Title: Père Goriot
Author: Honoré de Balzac
Translator: Burton Raffel
Genre: Classic
Pages: 384 (actual novel only 217)
Rating: 2.5 of 5
My first reading of a Balzac classic left me with mixed feelings about whether I ever again want to read anything from his large body of work. The writing is witty (but melodramatic), the characters are interesting (but detestable), and the overall plot rings true to life (but the seedier, morally repellent side of life).
The novel explores how love, both familial and romantic, can be exploited for personal advancement. It reminds me of C. S. Lewis’s essay on The Inner Ring (see also The Room Where It Happens from Hamilton). However, where Lewis warns against the compromises and moral corruption that come with obsessively trying to be part of the inner ring, Balzac’s characters simply take a c’est la vie attitude toward it. Balzac invites us along on the young Rastignac’s journey toward embracing this cynical approach to life. I’m half tempted to pick up another book or two from Balzac’s La Comédie Humaine to see what happens to some of these characters, but I have a hard time reading literature where such absolute moral bankruptcy is treated as par for the course.

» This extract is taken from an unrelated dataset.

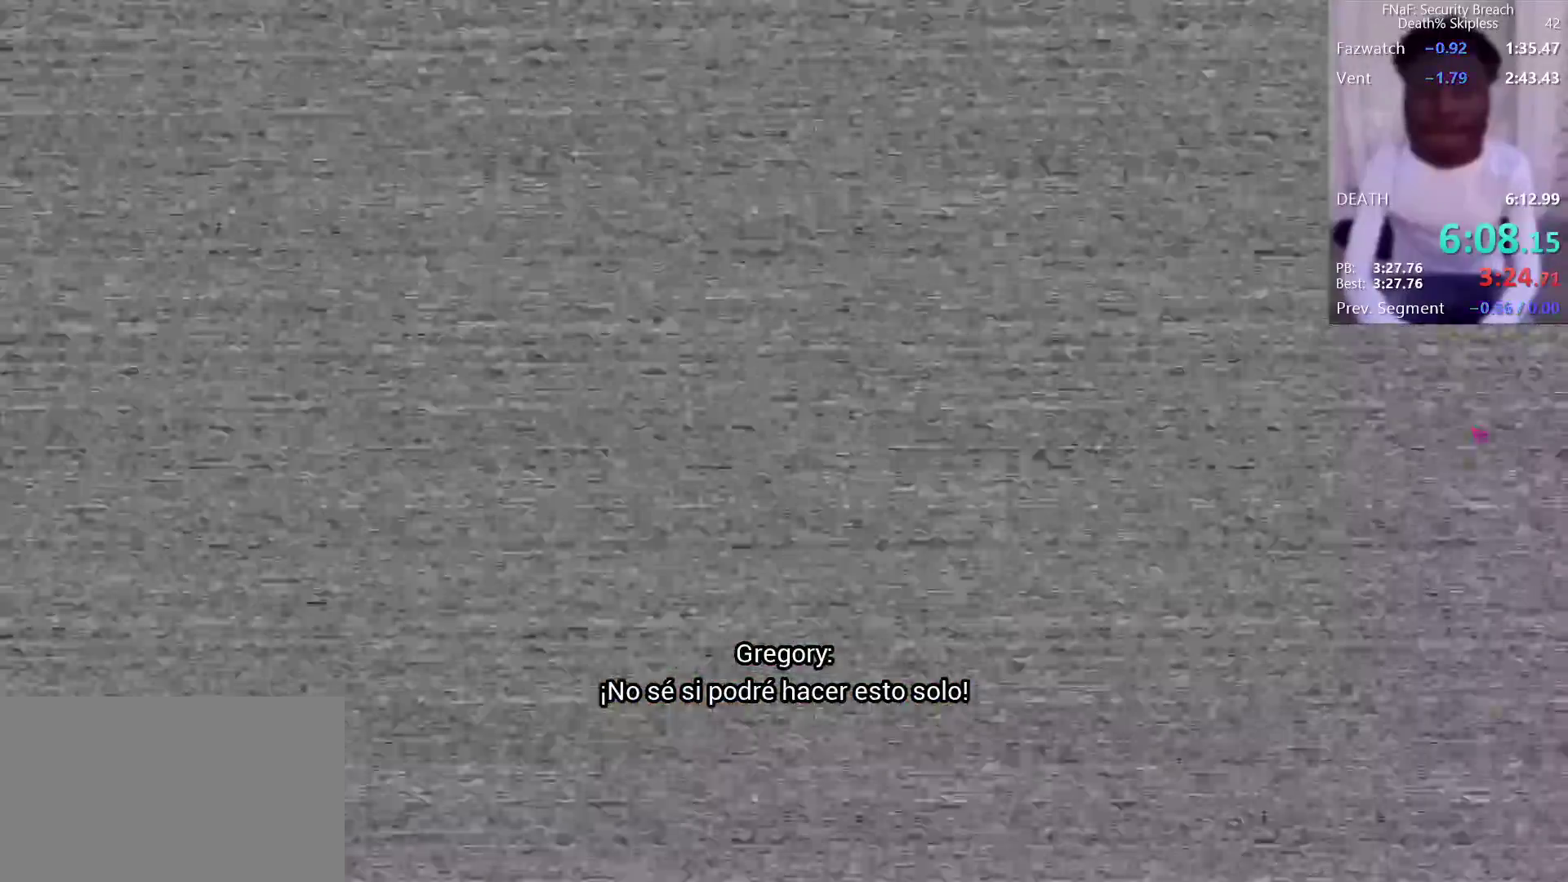
{"keys": [], "mouse": [], "events": []}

The edition that I read contained about 150 pages of essays and analysis. Personally, I found most of them to be pretentious rather than helpful: the kind of essays where the author wants to talk about a pet theme, theory, or philosophy and finds a way to impose it on Balzac or his writing (eisegesis rather than exegesis as we would have said in biblical hermeneutics 101). If literary analysis is your thing, you may get more out of them than I did.
Overall, I’m glad I tried a new author but I don’t think he’s my cup of tea.
Also, I’m using this for my Classic by a New-to-You Author category over at the Back to the Classics challenge.
Good to know! I think I will avoid trying him out then. I probably wouldn’t be nearly as generous or even keeled as you are here.